任务 A
关于各种拟合的代码中，一元线性拟合方法返回的数组里，result[5] 存放的是什么？
任务 B
请接续关于各种拟合的代码，从它结束的地方往下写。

───── 正文部分 ─────

各种拟合，一元、多元、对数、指数、单峰、自定义拟合

其中引用到了apache的common-math的jar包，主要用于矩阵运算，下载地址：

http://commons.apache.org/proper/commons-math/userguide/fitting.html

import org.apache.commons.math3.fitting.PolynomialCurveFitter;
import org.apache.commons.math3.fitting.WeightedObservedPoints;
import org.apache.commons.math3.linear.ArrayRealVector;
import org.apache.commons.math3.linear.DecompositionSolver;
import org.apache.commons.math3.linear.LUDecomposition;
import org.apache.commons.math3.linear.MatrixUtils;
import org.apache.commons.math3.linear.RealMatrix;
import org.apache.commons.math3.linear.RealVector;


public class MathUtil 
{
/**
* 一元线性拟合
* y = a + b*x
* @param x  
* @param y
* reuslt[0] = a
* result[1] = b
* result[2] 相关系数
* result[3] 决定系数
* result[4] 点数量(长度)
* result[5] 自由度
*/
public static double[] lineFitting(double x[], double y[])
{
int size = x.length;
double xmean = 0.0;
double ymean = 0.0;
double xNum = 0.0;
double yNum = 0.0;
double xyNum = 0;
double xNum2 = 0;
double yNum2 = 0;
double rss = 0;
double tss = 0;
double result[] = new double[6];

for (int i = 0; i < size; i++)
{
xmean += x[i];
ymean += y[i];
xNum2 += x[i] * x[i];
yNum2 += y[i] * y[i];
xyNum += x[i] * y[i];
}
xNum = xmean;
yNum = ymean;
xmean /= size;
ymean /= size;

double sumx2 = 0.0f;
double sumxy = 0.0f;
for (int i = 0; i < size; i++)
{
sumx2 += (x[i] - xmean) * (x[i] - xmean);
sumxy += (y[i] - ymean) * (x[i] - xmean);
}


double b = sumxy / sumx2;
double a = ymean - b * xmean;


result[0] = a;
result[1] = b;
System.out.println("a = " + a + ", b=" + b);

double correlation = (xyNum - xNum * yNum / size) / Math.sqrt((xNum2 - xNum * xNum / size) * (yNum2 - yNum * yNum / size));

System.out.println("相关系数：" + correlation);
result[2] = correlation;

for (int i = 0; i < size; i++)
{
rss += (y[i] - (a + b * x[i])) * (y[i] - (a + b * x[i]));
tss += (y[i] - ymean) * (y[i] - ymean);
}

double r2 = 1 - (rss / (size - 1 - 1)) / (tss/ (size - 1));

result[3] = r2;
System.out.println("决定系数" + r2);

result[4] = x.length;
result[5] = x.length - 1 - 1;

return result;
}

/**
* 多元线性拟合
* y = a + b*x1 + c*x2
* @param x  
* @param y
* result[0] = a
* result[b] = b
* .

───── 数据部分 ─────

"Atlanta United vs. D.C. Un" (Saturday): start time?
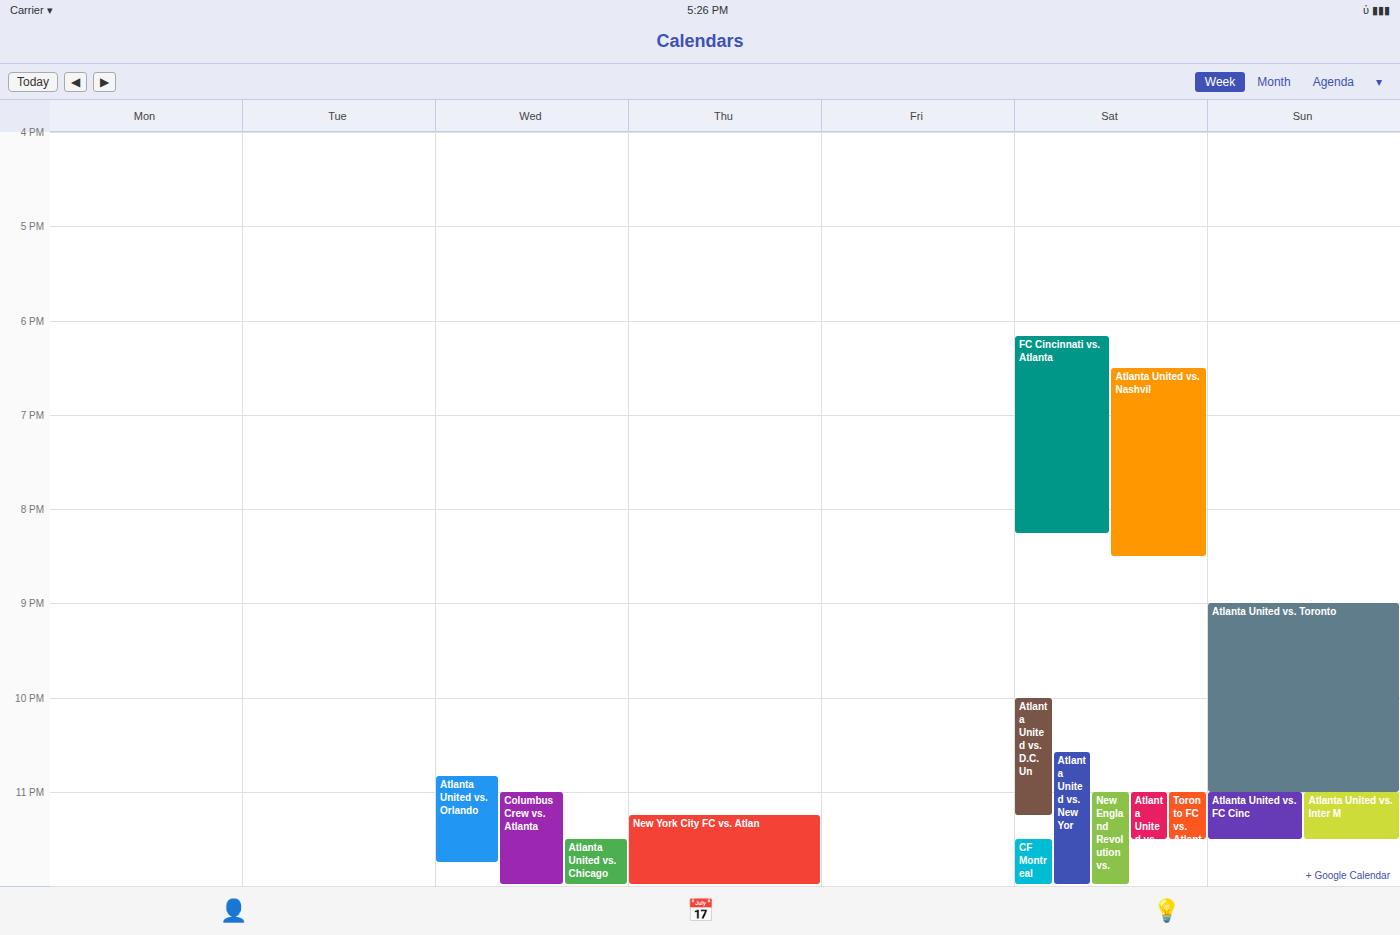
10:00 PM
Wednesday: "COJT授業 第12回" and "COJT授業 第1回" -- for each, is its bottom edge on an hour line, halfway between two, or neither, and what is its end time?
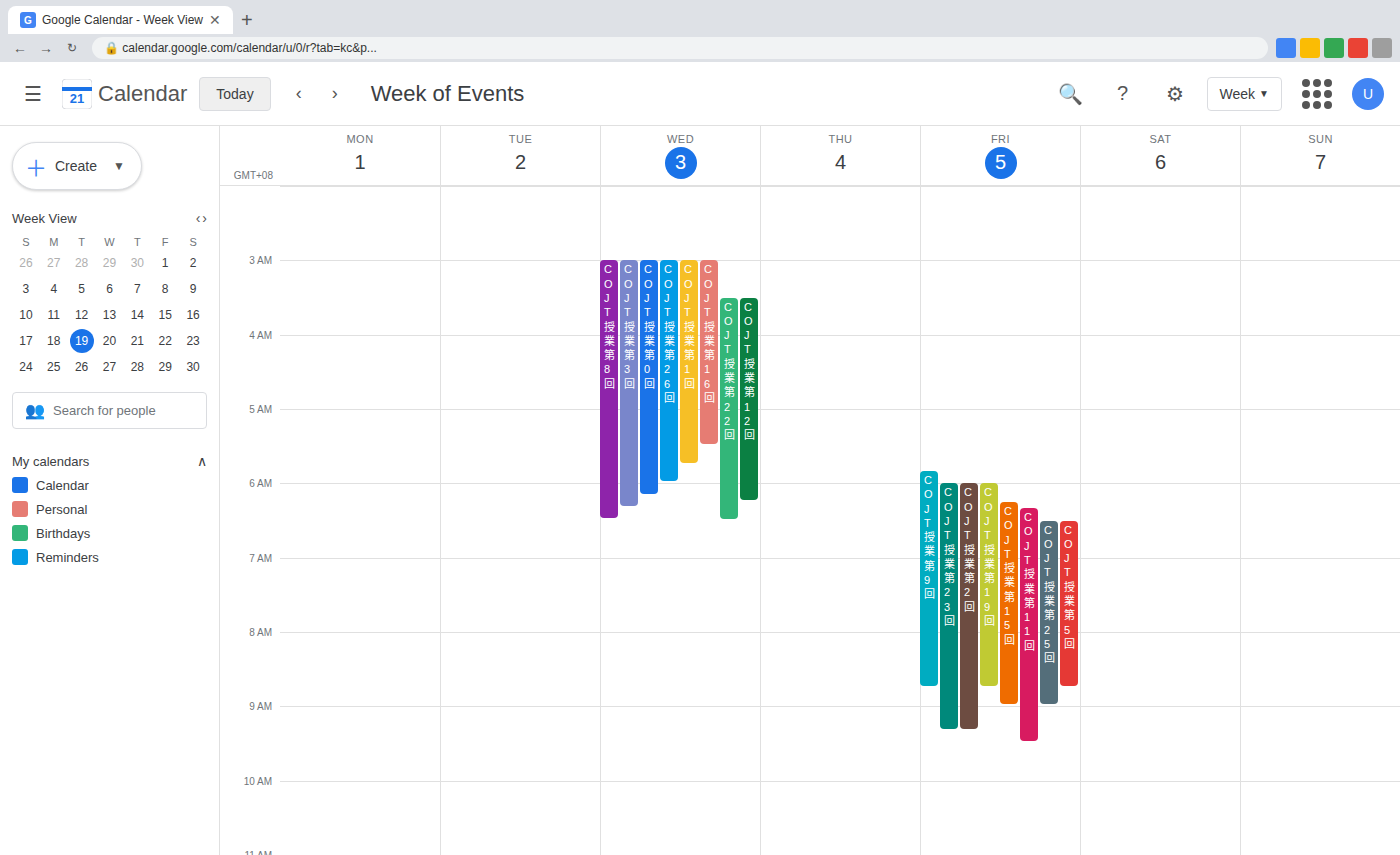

─────

任务答案 A
自由度。

任务答案 B
* .
* .
* result[len - 4] 点数
* result[len - 3] 自由度
* result[len - 2] 残差平方和
* result[len - 1] 确定系数
*/
public static double[] lineFitting2(double x[][], double y[])
{
double[] a = new double[x.length + 1];
double[] v = new double[2];  // 这里的2为m
double[] dt = new double[4];


line2sqt(x, y, 2, 11, a, dt, v);

int i;

System.out.println("残差平方和：" + dt[0]);

double temp = a[a.length - 1];
// 更换输出位置，把常数放到第一位
for(i = a.length - 1; i > 0; i--)
{
a[i] = a[i - 1];
}

a[0] = temp;

double[] result = new double[x.length + 5];

for (i = 0; i <= x.length; i++)
{
result[i] = a[i];
}

result[x.length + 1] = y.length;
result[x.length + 2] = y.length - x.length;
result[x.length + 3] = dt[0];
result[x.length + 4] = getLine2R(x, y, a, x.length);

System.out.println("校正确定系数：" + result[x.length + 4]);

return result;
}

/**
* 多项式拟合
* y = a + b*x1 + c*x1^2……
* result[0] = a
* result[1] = b
* .
* .
* .
* result[n + 1] 点数
* result[n + 2] 自由度
* result[n + 3] 确定系数
* @param n 几级
* @return
*/
public static double[] dxsFitting(double x[], double y[], int n)
{
double result[] = new double[n + 4];

WeightedObservedPoints obs = new WeightedObservedPoints();

for(int i = 0; i < x.length; i++)
{
obs.add(x[i], y[i]);
}

// Instantiate a third-degree polynomial fitterm.
final PolynomialCurveFitter fitter = PolynomialCurveFitter.create(n);


// Retrieve fitted parameters (coefficients of the polynomial function).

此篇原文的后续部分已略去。